Sunday, January 20, 2008

Early Records – What are the ROLLS? - Part 2

*Emigration Roll of 1817*

Families listed on this portion of this Treaty Roll were expected to voluntarily remove themselves and their families to Arkansas Territory. They were issued a horse, supplies, a rifle, provisions, $270 in gold, and a map for a self guided walking tour to Arkansas Territory, via Tennessee, Kentucky, Indiana, then cross the Mississippi River at the head waters, and turn south to follow the western bank of the Mississippi until they reached Fort Smith Arkansas.

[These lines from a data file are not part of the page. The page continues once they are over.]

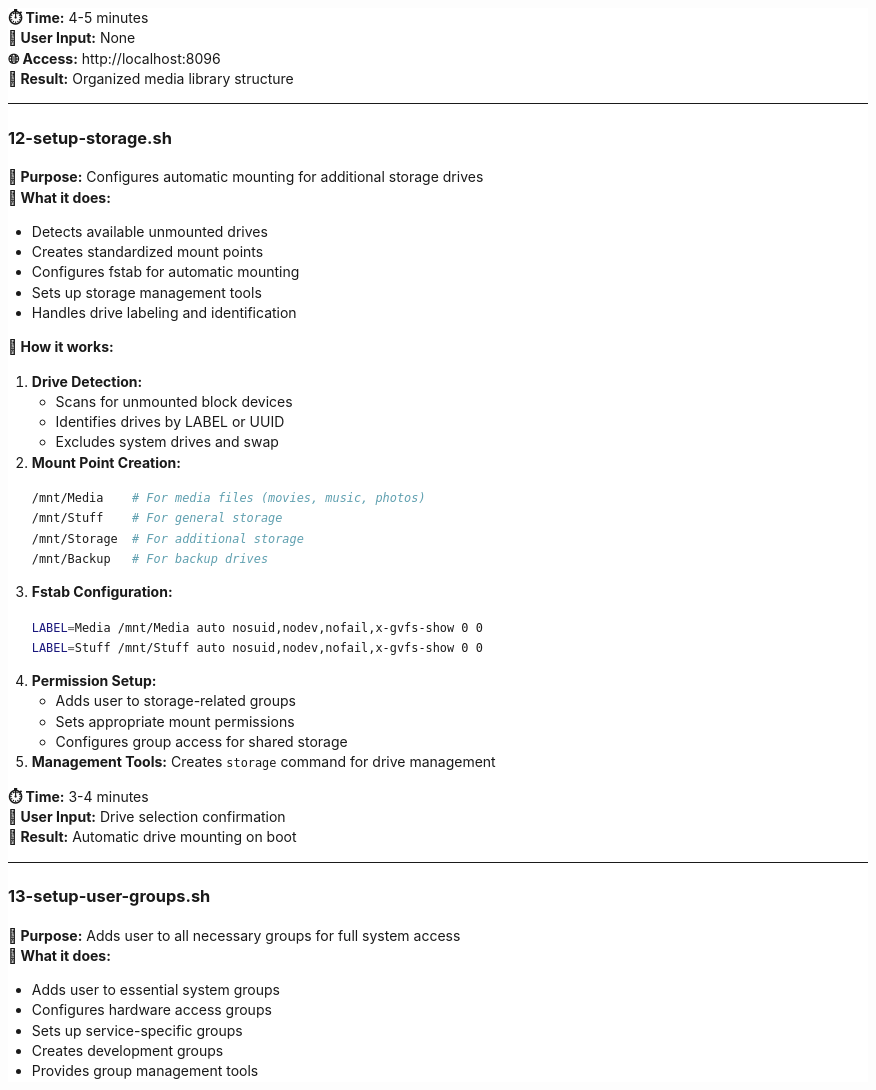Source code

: **⏱️ Time:** 4-5 minutes  
**👤 User Input:** None  
**🌐 Access:** http://localhost:8096  
**📁 Result:** Organized media library structure

---

### **12-setup-storage.sh**
**🎯 Purpose:** Configures automatic mounting for additional storage drives  
**🔧 What it does:**
- Detects available unmounted drives
- Creates standardized mount points
- Configures fstab for automatic mounting
- Sets up storage management tools
- Handles drive labeling and identification

**📝 How it works:**
1. **Drive Detection:**
   - Scans for unmounted block devices
   - Identifies drives by LABEL or UUID
   - Excludes system drives and swap
2. **Mount Point Creation:**
   ```bash
   /mnt/Media    # For media files (movies, music, photos)
   /mnt/Stuff    # For general storage
   /mnt/Storage  # For additional storage
   /mnt/Backup   # For backup drives
   ```
3. **Fstab Configuration:**
   ```bash
   LABEL=Media /mnt/Media auto nosuid,nodev,nofail,x-gvfs-show 0 0
   LABEL=Stuff /mnt/Stuff auto nosuid,nodev,nofail,x-gvfs-show 0 0
   ```
4. **Permission Setup:**
   - Adds user to storage-related groups
   - Sets appropriate mount permissions
   - Configures group access for shared storage
5. **Management Tools:** Creates `storage` command for drive management

**⏱️ Time:** 3-4 minutes  
**👤 User Input:** Drive selection confirmation  
**💾 Result:** Automatic drive mounting on boot

---

### **13-setup-user-groups.sh**
**🎯 Purpose:** Adds user to all necessary groups for full system access  
**🔧 What it does:**
- Adds user to essential system groups
- Configures hardware access groups
- Sets up service-specific groups
- Creates development groups
- Provides group management tools
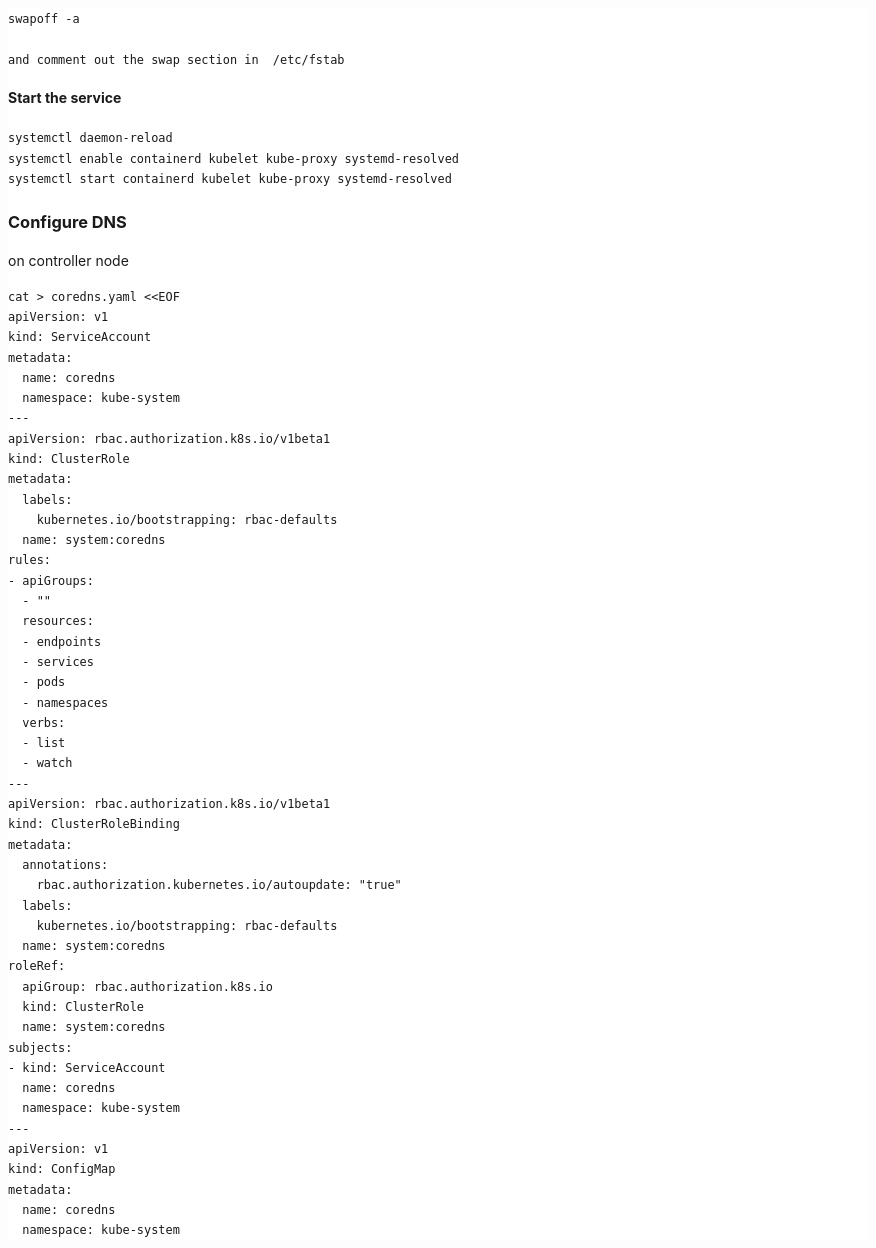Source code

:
 ```
swapoff -a

and comment out the swap section in  /etc/fstab
```

#### Start the service

```
systemctl daemon-reload
systemctl enable containerd kubelet kube-proxy systemd-resolved
systemctl start containerd kubelet kube-proxy systemd-resolved
```

### Configure DNS

on controller node
```
cat > coredns.yaml <<EOF
apiVersion: v1
kind: ServiceAccount
metadata:
  name: coredns
  namespace: kube-system
---
apiVersion: rbac.authorization.k8s.io/v1beta1
kind: ClusterRole
metadata:
  labels:
    kubernetes.io/bootstrapping: rbac-defaults
  name: system:coredns
rules:
- apiGroups:
  - ""
  resources:
  - endpoints
  - services
  - pods
  - namespaces
  verbs:
  - list
  - watch
---
apiVersion: rbac.authorization.k8s.io/v1beta1
kind: ClusterRoleBinding
metadata:
  annotations:
    rbac.authorization.kubernetes.io/autoupdate: "true"
  labels:
    kubernetes.io/bootstrapping: rbac-defaults
  name: system:coredns
roleRef:
  apiGroup: rbac.authorization.k8s.io
  kind: ClusterRole
  name: system:coredns
subjects:
- kind: ServiceAccount
  name: coredns
  namespace: kube-system
---
apiVersion: v1
kind: ConfigMap
metadata:
  name: coredns
  namespace: kube-system
```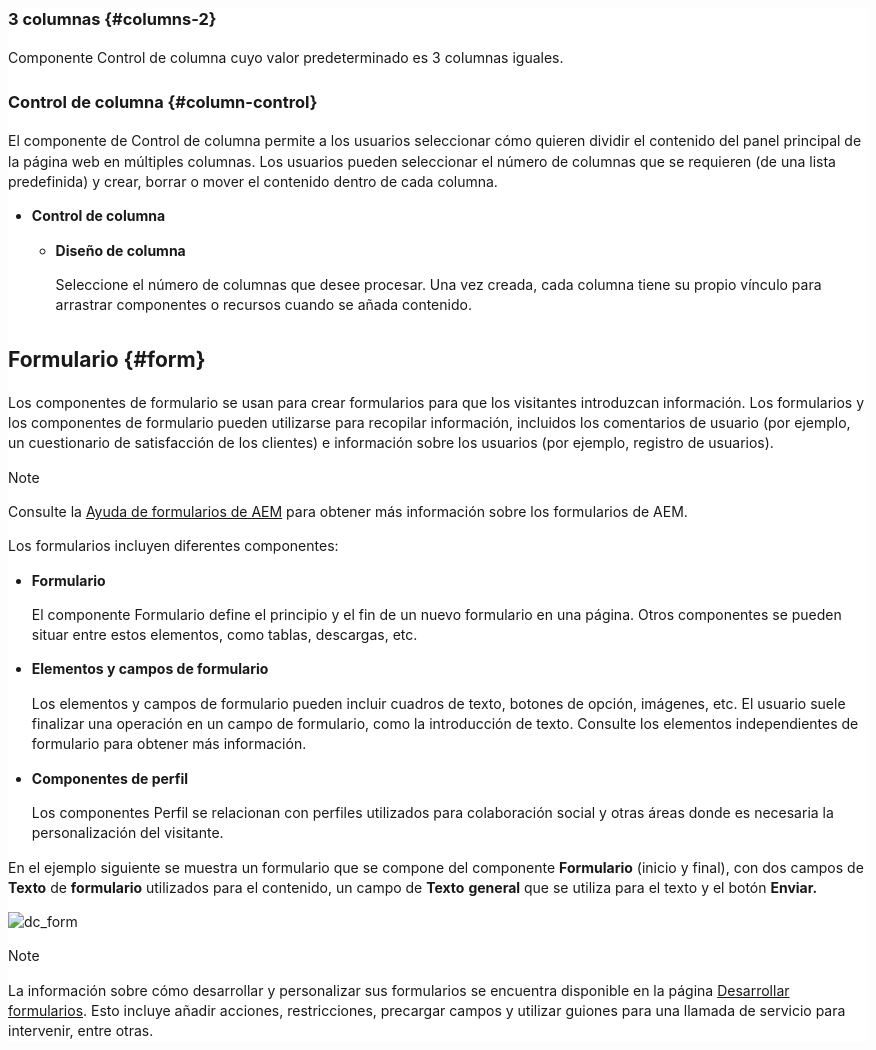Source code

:### 3 columnas  {#columns-2}

Componente Control de columna cuyo valor predeterminado es 3 columnas iguales.

### Control de columna {#column-control}

El componente de Control de columna permite a los usuarios seleccionar cómo quieren dividir el contenido del panel principal de la página web en múltiples columnas. Los usuarios pueden seleccionar el número de columnas que se requieren (de una lista predefinida) y crear, borrar o mover el contenido dentro de cada columna.

* **Control de columna**

   * **Diseño de columna**

      Seleccione el número de columnas que desee procesar. Una vez creada, cada columna tiene su propio vínculo para arrastrar componentes o recursos cuando se añada contenido.

## Formulario  {#form}

Los componentes de formulario se usan para crear formularios para que los visitantes introduzcan información. Los formularios y los componentes de formulario pueden utilizarse para recopilar información, incluidos los comentarios de usuario (por ejemplo, un cuestionario de satisfacción de los clientes) e información sobre los usuarios (por ejemplo, registro de usuarios).

>[!NOTE]
Consulte la [Ayuda de formularios de AEM](/help/forms/home.md) para obtener más información sobre los formularios de AEM.

Los formularios incluyen diferentes componentes:

* **Formulario**

   El componente Formulario define el principio y el fin de un nuevo formulario en una página. Otros componentes se pueden situar entre estos elementos, como tablas, descargas, etc.

* **Elementos y campos de formulario**

   Los elementos y campos de formulario pueden incluir cuadros de texto, botones de opción, imágenes, etc. El usuario suele finalizar una operación en un campo de formulario, como la introducción de texto. Consulte los elementos independientes de formulario para obtener más información.

* **Componentes de perfil**

   Los componentes Perfil se relacionan con perfiles utilizados para colaboración social y otras áreas donde es necesaria la personalización del visitante.

En el ejemplo siguiente se muestra un formulario que se compone del componente **Formulario** (inicio y final), con dos campos de **Texto** de **formulario** utilizados para el contenido, un campo de **Texto** **general** que se utiliza para el texto y el botón **Enviar.**

![dc_form](assets/dc_form.png)

>[!NOTE]
La información sobre cómo desarrollar y personalizar sus formularios se encuentra disponible en la página [Desarrollar formularios](/help/sites-developing/developing-forms.md). Esto incluye añadir acciones, restricciones, precargar campos y utilizar guiones para una llamada de servicio para intervenir, entre otras.
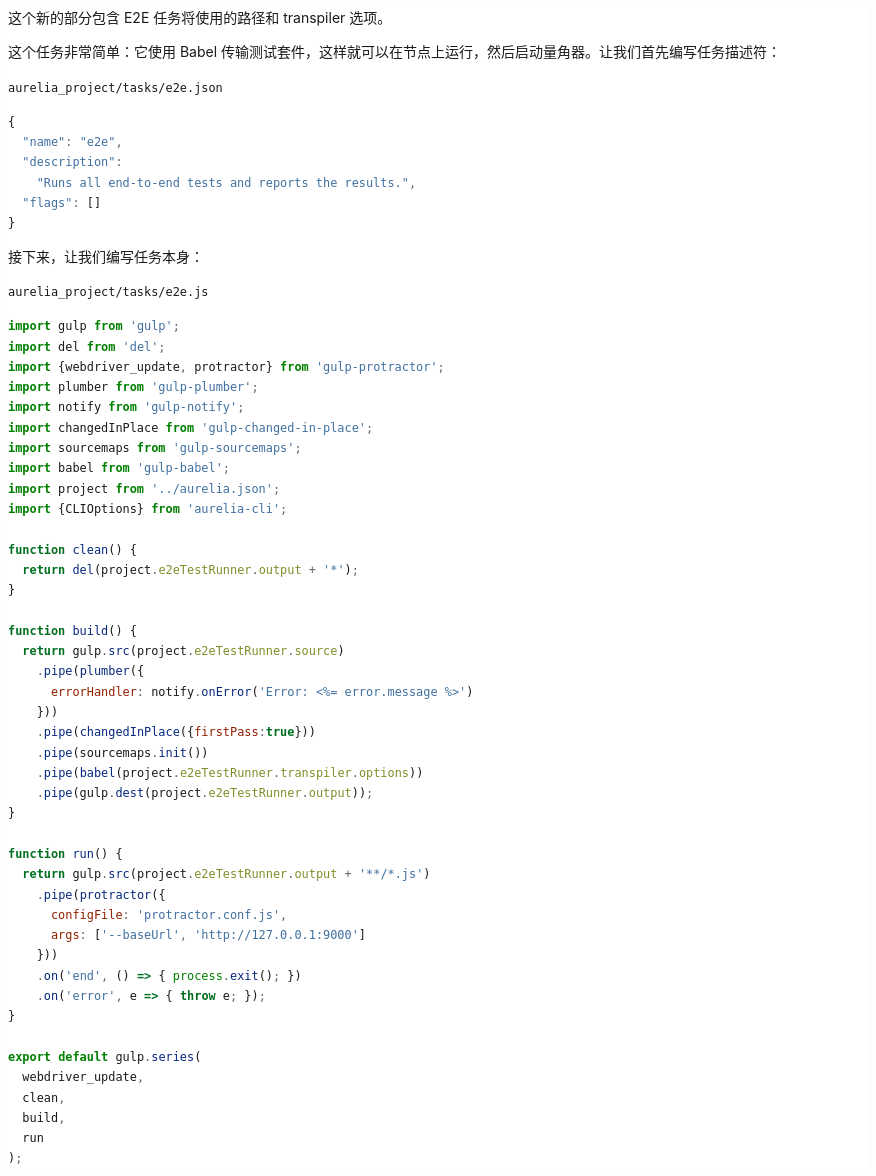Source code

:这个新的部分包含 E2E 任务将使用的路径和 transpiler 选项。

这个任务非常简单：它使用 Babel 传输测试套件，这样就可以在节点上运行，然后启动量角器。让我们首先编写任务描述符：

`aurelia_project/tasks/e2e.json`

```js
{ 
  "name": "e2e", 
  "description":  
    "Runs all end-to-end tests and reports the results.", 
  "flags": [] 
} 

```

接下来，让我们编写任务本身：

`aurelia_project/tasks/e2e.js`

```js
import gulp from 'gulp'; 
import del from 'del'; 
import {webdriver_update, protractor} from 'gulp-protractor'; 
import plumber from 'gulp-plumber'; 
import notify from 'gulp-notify'; 
import changedInPlace from 'gulp-changed-in-place'; 
import sourcemaps from 'gulp-sourcemaps'; 
import babel from 'gulp-babel'; 
import project from '../aurelia.json'; 
import {CLIOptions} from 'aurelia-cli'; 

function clean() { 
  return del(project.e2eTestRunner.output + '*'); 
} 

function build() { 
  return gulp.src(project.e2eTestRunner.source) 
    .pipe(plumber({ 
      errorHandler: notify.onError('Error: <%= error.message %>') 
    })) 
    .pipe(changedInPlace({firstPass:true})) 
    .pipe(sourcemaps.init()) 
    .pipe(babel(project.e2eTestRunner.transpiler.options)) 
    .pipe(gulp.dest(project.e2eTestRunner.output)); 
} 

function run() { 
  return gulp.src(project.e2eTestRunner.output + '**/*.js') 
    .pipe(protractor({ 
      configFile: 'protractor.conf.js', 
      args: ['--baseUrl', 'http://127.0.0.1:9000'] 
    })) 
    .on('end', () => { process.exit(); }) 
    .on('error', e => { throw e; }); 
} 

export default gulp.series( 
  webdriver_update, 
  clean, 
  build, 
  run 
); 

```
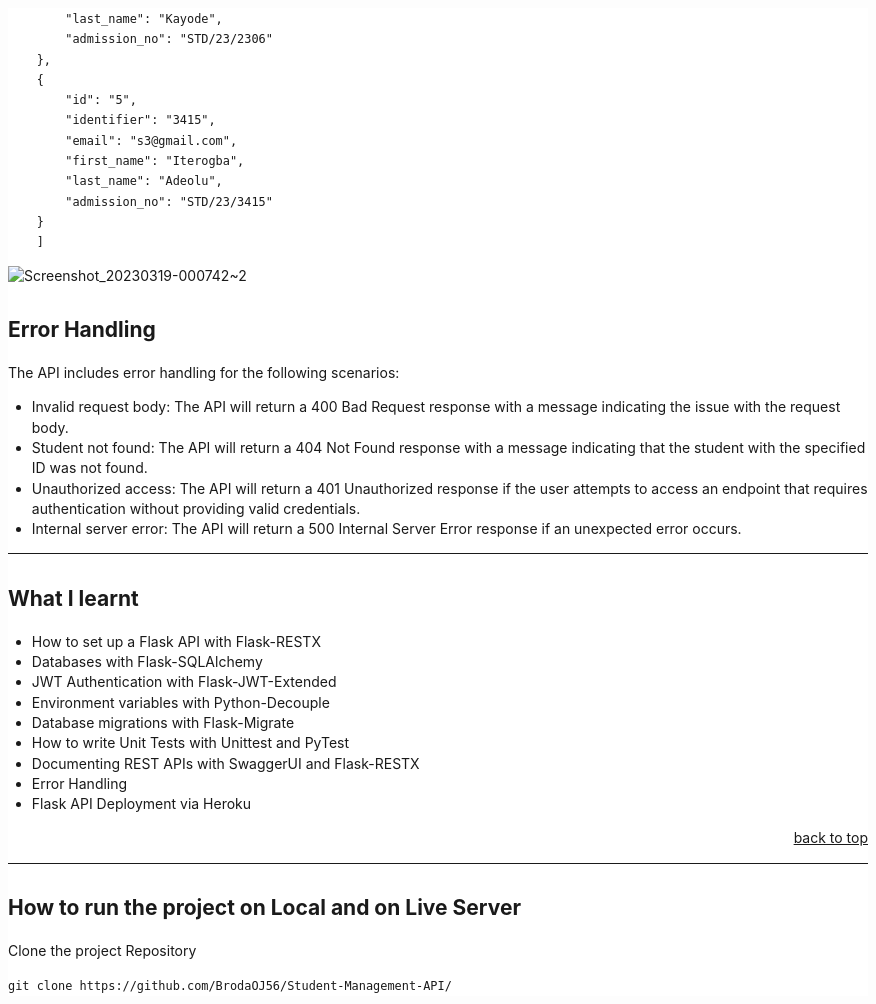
 ```
		"last_name": "Kayode",
		"admission_no": "STD/23/2306"
	},
	{
		"id": "5",
		"identifier": "3415",
		"email": "s3@gmail.com",
		"first_name": "Iterogba",
		"last_name": "Adeolu",
		"admission_no": "STD/23/3415"
	}
    ]

```
![Screenshot_20230319-000742~2](https://user-images.githubusercontent.com/82912148/226144960-7dc3315d-ee0f-4647-bf5d-35817ebc562c.png)


## Error Handling

The API includes error handling for the following scenarios:

- Invalid request body: The API will return a 400 Bad Request response with a message indicating the issue with the request body.
- Student not found: The API will return a 404 Not Found response with a message indicating that the student with the specified ID was not found.
- Unauthorized access: The API will return a 401 Unauthorized response if the user attempts to access an endpoint that requires authentication without providing valid credentials.
- Internal server error: The API will return a 500 Internal Server Error response if an unexpected error occurs.

---


## What I learnt 
- How to set up a Flask API with Flask-RESTX
- Databases with Flask-SQLAlchemy
- JWT Authentication with Flask-JWT-Extended
- Environment variables with Python-Decouple
- Database migrations with Flask-Migrate
- How to write Unit Tests with Unittest and PyTest
- Documenting REST APIs with SwaggerUI and Flask-RESTX
- Error Handling
- Flask API Deployment via Heroku

<p align="right"><a href="#readme-top">back to top</a></p>

---

## How to run the project on Local and on Live Server

Clone the project Repository
```
git clone https://github.com/BrodaOJ56/Student-Management-API/
```
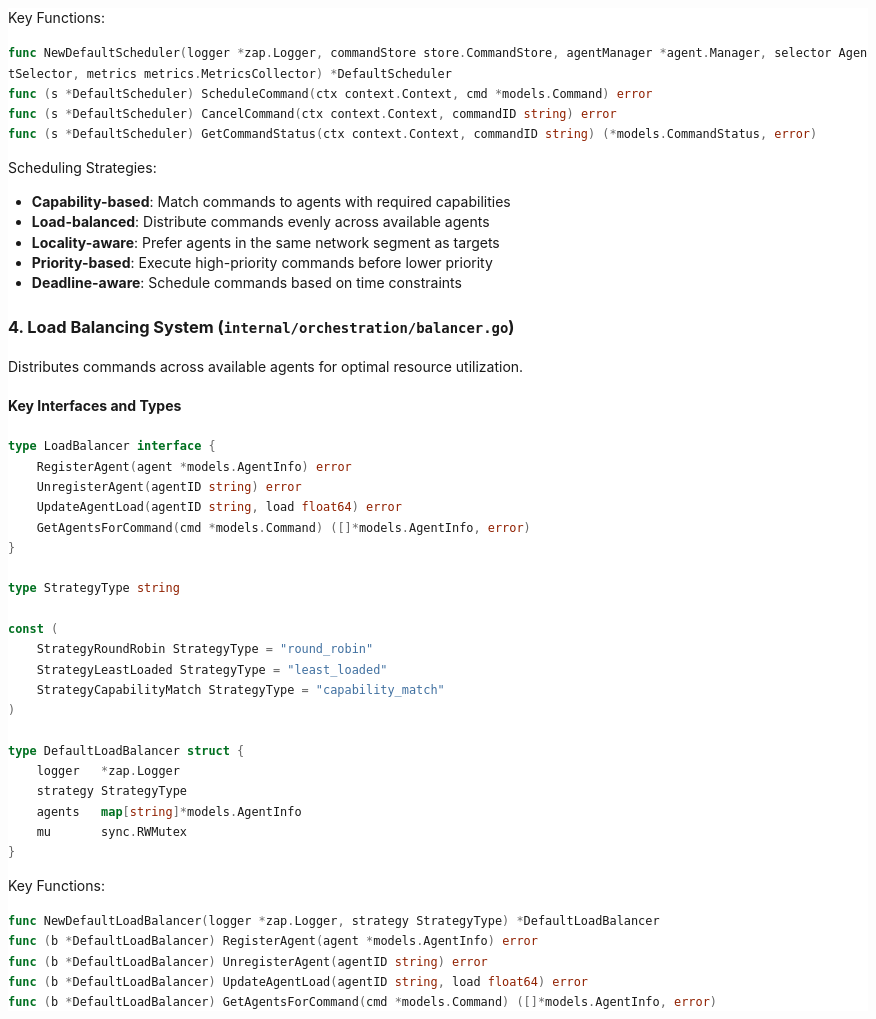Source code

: Key Functions:

```go
func NewDefaultScheduler(logger *zap.Logger, commandStore store.CommandStore, agentManager *agent.Manager, selector AgentSelector, metrics metrics.MetricsCollector) *DefaultScheduler
func (s *DefaultScheduler) ScheduleCommand(ctx context.Context, cmd *models.Command) error
func (s *DefaultScheduler) CancelCommand(ctx context.Context, commandID string) error
func (s *DefaultScheduler) GetCommandStatus(ctx context.Context, commandID string) (*models.CommandStatus, error)
```

Scheduling Strategies:

- **Capability-based**: Match commands to agents with required capabilities
- **Load-balanced**: Distribute commands evenly across available agents
- **Locality-aware**: Prefer agents in the same network segment as targets
- **Priority-based**: Execute high-priority commands before lower priority
- **Deadline-aware**: Schedule commands based on time constraints

### 4. Load Balancing System (`internal/orchestration/balancer.go`)

Distributes commands across available agents for optimal resource utilization.

#### Key Interfaces and Types

```go
type LoadBalancer interface {
    RegisterAgent(agent *models.AgentInfo) error
    UnregisterAgent(agentID string) error
    UpdateAgentLoad(agentID string, load float64) error
    GetAgentsForCommand(cmd *models.Command) ([]*models.AgentInfo, error)
}

type StrategyType string

const (
    StrategyRoundRobin StrategyType = "round_robin"
    StrategyLeastLoaded StrategyType = "least_loaded"
    StrategyCapabilityMatch StrategyType = "capability_match"
)

type DefaultLoadBalancer struct {
    logger   *zap.Logger
    strategy StrategyType
    agents   map[string]*models.AgentInfo
    mu       sync.RWMutex
}
```

Key Functions:

```go
func NewDefaultLoadBalancer(logger *zap.Logger, strategy StrategyType) *DefaultLoadBalancer
func (b *DefaultLoadBalancer) RegisterAgent(agent *models.AgentInfo) error
func (b *DefaultLoadBalancer) UnregisterAgent(agentID string) error
func (b *DefaultLoadBalancer) UpdateAgentLoad(agentID string, load float64) error
func (b *DefaultLoadBalancer) GetAgentsForCommand(cmd *models.Command) ([]*models.AgentInfo, error)
```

1740 Cherokee families are listed on this section of the Treaty Roll. Not all of them completed the trip to Arkansas Territory, or else returned to the Old Cherokee Nation after they had arrived in Arkansas. These families were not recounted until the Old Settlers Roll of 1850 in Oklahoma Territory. Only 1466 Cherokee families that had been listed on the Emigration Roll were left in Oklahoma Territory by the time the Old Settlers Roll was taken. Other families had dropped off the trail along the way, bought farms, and ‘passed for white’. Fragments of these families are scattered throughout the Deep South and the Mid West.

One Cherokee leader, Chief John Ross, assembled a large group of followers and migrated to New Spain. They had been promised large land grants by the Mexican government in East Texas to form a Red Wall against further white settlers from America. This group of people later became known as the Texas Cherokees. Their existence was short lived, as Texas revolted against Mexico and tried to drive the Cherokees out of the New Republic.

*Henderson** Roll of 1835* (also known as the *Trail of Tears Roll*)

Some of the Cherokee families that had signed up for the Reservation Roll and the Emigration Roll changed their minds about leaving and stayed in the Old Cherokee Nation, believing in their leaders efforts to secure the Home Land through political efforts. In 1835, the Treaty of New Echota was signed by a handful of local Town Chiefs, which ceded the entire Cherokee Nation to the American government.

2760 Cherokee families, still living in the Old Cherokee Nation in 1835, were listed on the Henderson Roll for immediate removal under the Indian Removal Act. The US Army did not move in to enforce the removal until 1837. Many of the Cherokees listed on this Roll fled the forced removal into Alabama, Western Tennessee, Kentucky, and North Carolina.

Those Cherokee families that fled into other states literally dropped off the federal radar and disappeared into the hills. The government had no mandate to remove the Indians from most of these other states or territories. There were never any Treaties with the Cherokees in these states, so their names do not appear on any Treaty Rolls. This makes them very hard to trace and the only traces that can be found are on the original Treaty Rolls listed above.

The Trail of Tears followed the same Army maps that led them on a land route through Tennessee, Kentucky, Indiana, across the Mississippi River at the head waters, and turn south to follow the western bank of the Mississippi until they reached Fort Smith Arkansas in New Indian Territory. Approximately 16,000 Cherokees started this march and approximately 4,000 did not complete the trip. Of this 4,000, many died from age, exposure, disease or starvation, and the others simply disappeared to become farmers along the way. By 1900, fragments of these families were scattered throughout the US, in every US State and Possession.